Family traveled from as far as Texas to attend the recent 100th Llanas Family Reunion.

Llanas family celebrates 100-year reunion

History traces back eight generations

By Laura MarranKENOSHA.COM

After two decades in journalism, Marran earned her Master’s degree in Exceptional Education from UW-Milwaukee and has served as a special education teacher with Kenosha Unified School District since 2006. A Marquette University School of Journalism alum, Marran has lived in Kenosha since 1987.

The many branches of the Llanas family gathered to celebrate a century-long journey filled with courage, resilience, pride and gratitude for what they have accomplished in America.

Members of the Llanas family gathered recently at Kennedy Park.

“This year marks 100 years since our family has come over from Mexico for a better life to the United States,” said Anna Rios. “We trace our family history back eight generations.”

Six of those generations were represented at the annual Llanas Family Reunion as more than 250 people attended the recent centennial celebration at Kennedy Park.

The Llanas family’s living members currently span almost 100 years as well; the oldest attendee is 93 years old, the youngest Llanas is just one month old, not quite old enough to make the trip.

The annual celebration always includes the staples like games for both kids and adults, multiple piñatas and a decadent dessert table, but the purpose of the reunion goes far deeper than a party.
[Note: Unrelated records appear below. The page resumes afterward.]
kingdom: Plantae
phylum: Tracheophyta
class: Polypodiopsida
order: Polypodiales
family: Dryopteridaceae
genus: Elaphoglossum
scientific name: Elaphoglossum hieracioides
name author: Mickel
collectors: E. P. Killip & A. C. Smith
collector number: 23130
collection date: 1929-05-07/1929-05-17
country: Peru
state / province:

“It’s not just a picnic,” Rios said. “It’s a way we get to learn about our family history — where we came from, how we got here and trying to better ourselves.”  

Toward that aim, several years ago the Llanas family started a  scholarship fund for all the seniors in the family graduating from high school and going to college.

Members of the oldest generation

“Education is very important in our family so we started doing raffle baskets and over the years we have been very successful and able to give scholarships,” Rios said.

Deana Llanas Sampico

The family’s roots are in the State of Durango, city of Gomez Palacio, Mexico. Their first home in the U.S. was in Texas, where many still live and were among those who traveled the farthest to this year’s reunion. Others trekked from Minnesota, Michigan, Alabama and California to join their Wisconsin relatives at the reunion.

Family members shared documents, memorabilia and photos, including pictures of Anna Rios’ great grandfather Bibiano Llanas her great-great grandmother Daria Urives Llanas.

Remembering those ancestors is an important part of the reunion, Rios said. “We have a memorial table every year for our loved ones that passed away,” she said. “We give a moment of silence for them.”